An open-source interactive pipeline tutorial for differential ATAC-seq footprint analysis

Image adapted from https://doi.org/10.1038/s41596-022-00692-9

An open-source interactive pipeline tutorial for differential ATAC-seq footprint analysis

INBRE Google Cloud Training Tutorials - ATAC-seq

Overview

Included here are several tutorials in the form of Jupyter Notebooks.

The purpose of these tutorials is to help users familiarize themselves with the analysis steps for processing ATAC-seq data including considerations for single-end, paired-end, or single-cell data.

These tutorials do this by going step-by-step through specific workflows. These workflows cover the start to finish of basic bioinformatics analysis; starting from downloading raw sequence data, and extending to differential peak identification, genome annotation, and transcription factor footprinting, while producing common plots and visualizations. Submodules 1 through 3 focus on analysis of bulk cellular data while submodule 4 focuses on single cell data.

For submodule 4, we will use RAPIDS pipeline to demonstrate on how to use analyze single-cell ATAC sequencing data. We demonstrate the use of RAPIDS pipeline to accelerate the analysis of single-cell ATAC-seq data from 60,495 cells. RAPIDS is a suite of open-source Python libraries that can speed up data science workflows. We start with the peak-cell matrix, then perform peak selection, normalization, dimensionality reduction, clustering, and visualization. We also visualize regulatory activity at marker genes and compute differential peaks.

Dataset sizes for single-cell genomics studies are increasing, presently reaching millions of cells.

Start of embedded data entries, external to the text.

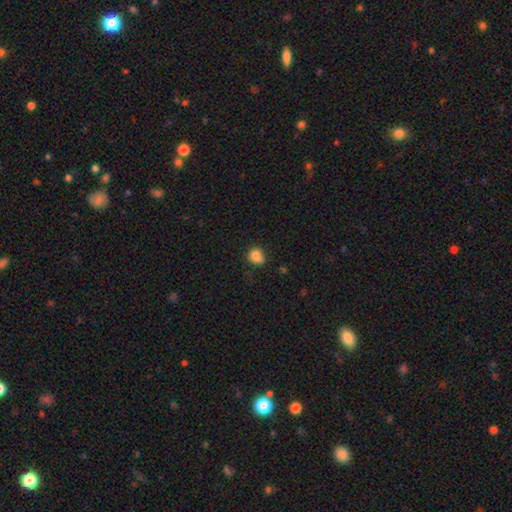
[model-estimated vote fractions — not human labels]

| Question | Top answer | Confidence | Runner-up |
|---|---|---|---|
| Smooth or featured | smooth | 83% | star or artifact (11%) |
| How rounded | round | 75% | in between (24%) |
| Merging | none | 60% | minor disturbance (29%) |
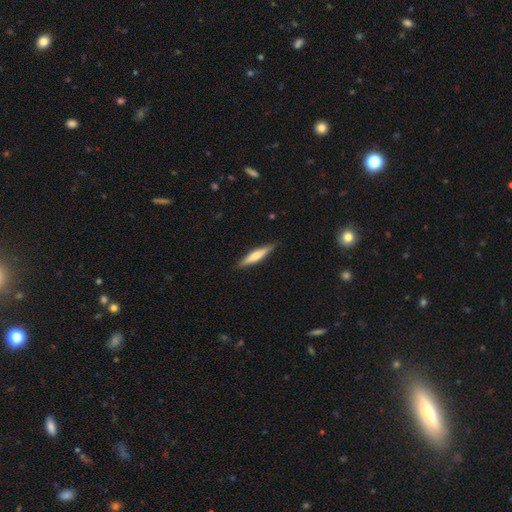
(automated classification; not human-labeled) Morphology: type=smooth (52%); roundness=cigar-shaped (87%); merging=none (88%).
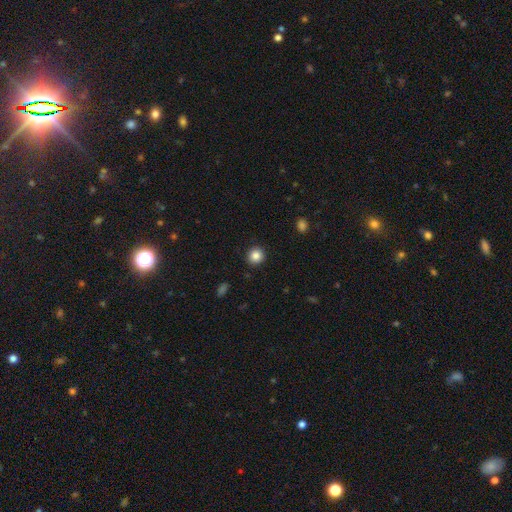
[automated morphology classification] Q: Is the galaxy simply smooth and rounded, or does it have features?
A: smooth — 85%.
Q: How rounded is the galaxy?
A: round — 91%.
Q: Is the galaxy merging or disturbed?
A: none — 91%.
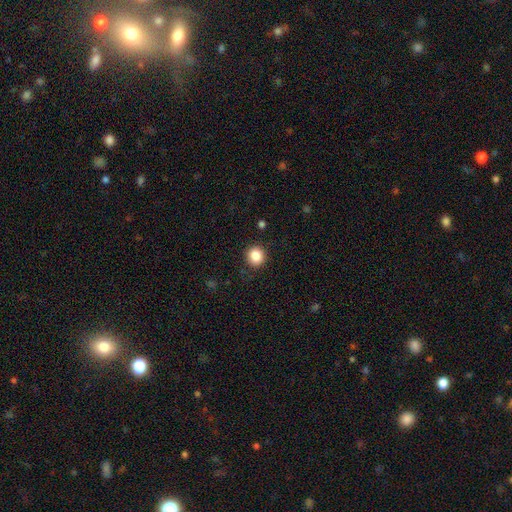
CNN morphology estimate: Smooth or featured? Predicted: smooth (p=0.86). How rounded? Predicted: round (p=0.89). Merging? Predicted: none (p=0.88).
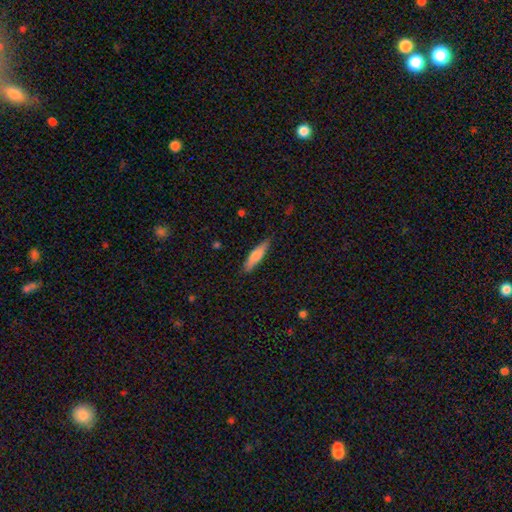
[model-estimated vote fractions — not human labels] smooth 74%, featured or disk 20%, star or artifact 6%. Down the decision tree: how rounded — cigar-shaped (73%); merging — none (85%).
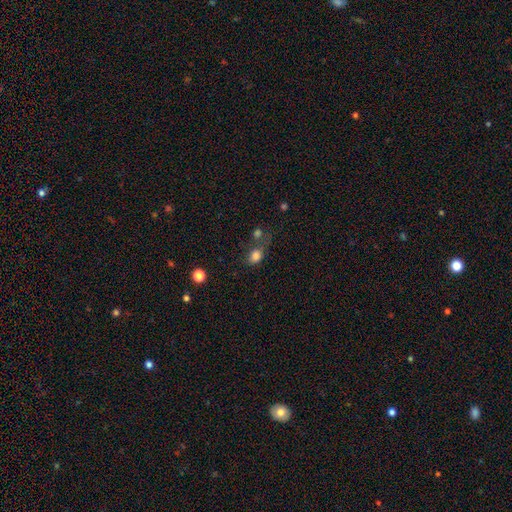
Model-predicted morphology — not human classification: type=smooth (80%); roundness=in between (54%); merging=none (39%).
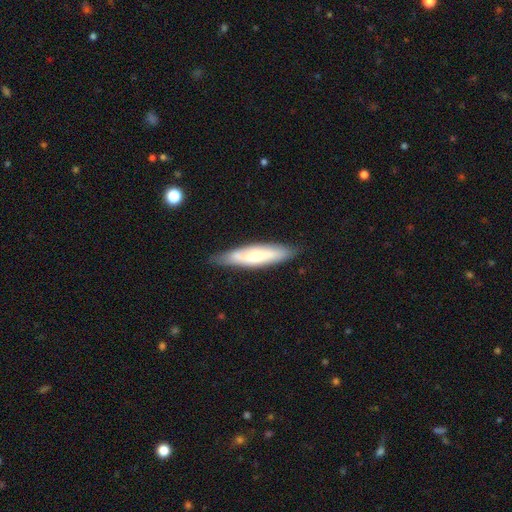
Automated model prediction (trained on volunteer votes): smooth-or-featured: smooth: 49% | featured or disk: 45% | star or artifact: 5%
  merging: none: 79% | minor disturbance: 16% | major disturbance: 3% | merger: 2%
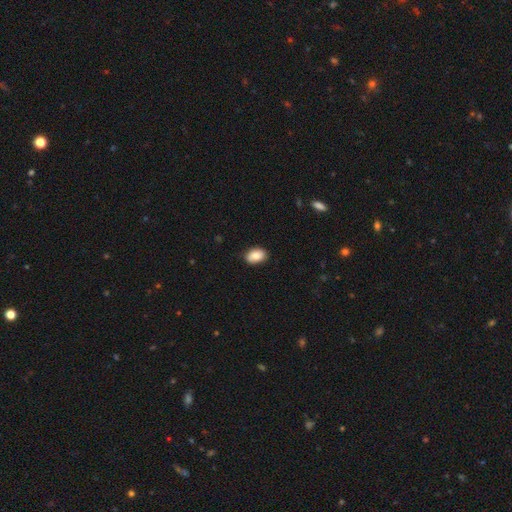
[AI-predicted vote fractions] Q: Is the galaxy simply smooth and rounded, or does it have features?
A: smooth — 83%.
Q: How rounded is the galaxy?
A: in between — 86%.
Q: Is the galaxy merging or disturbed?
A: none — 83%.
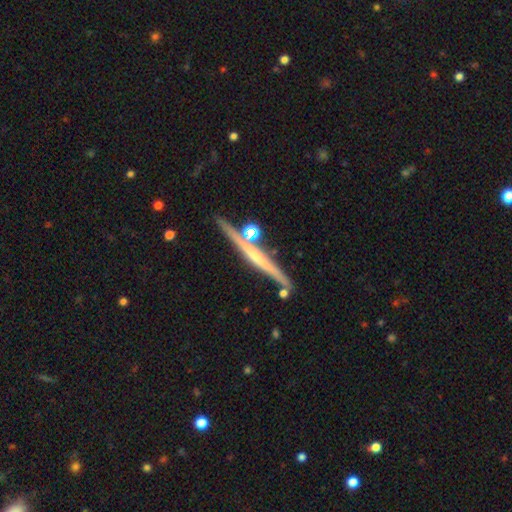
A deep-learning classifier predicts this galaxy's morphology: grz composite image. It shows a featured or disk galaxy (67%) viewed edge-on (97%) with no central bulge (55%). Merging: none (79%).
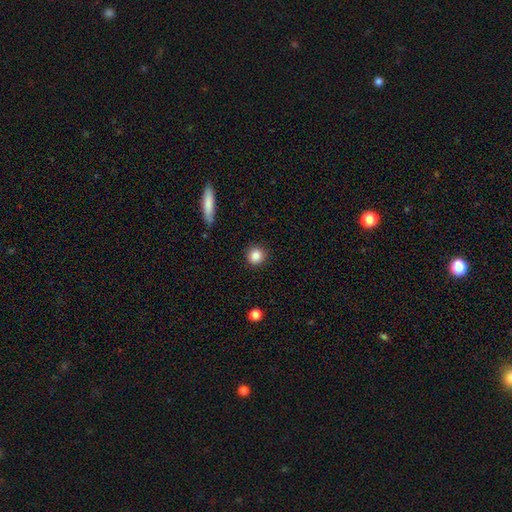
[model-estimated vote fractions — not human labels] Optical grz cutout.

With RAPIDS pipeline, it becomes easy to analyze large datasets interactively and in real time, enabling faster scientific discoveries.

This module will cost you about $3.80 to run, assuming you tear down all resources upon its completion.

Watch this Introduction Video to learn more about the module.

Requirements

These tutorials were designed to be used on cloud computing platforms, with the aim of requiring nothing but the files within this GitHub repository.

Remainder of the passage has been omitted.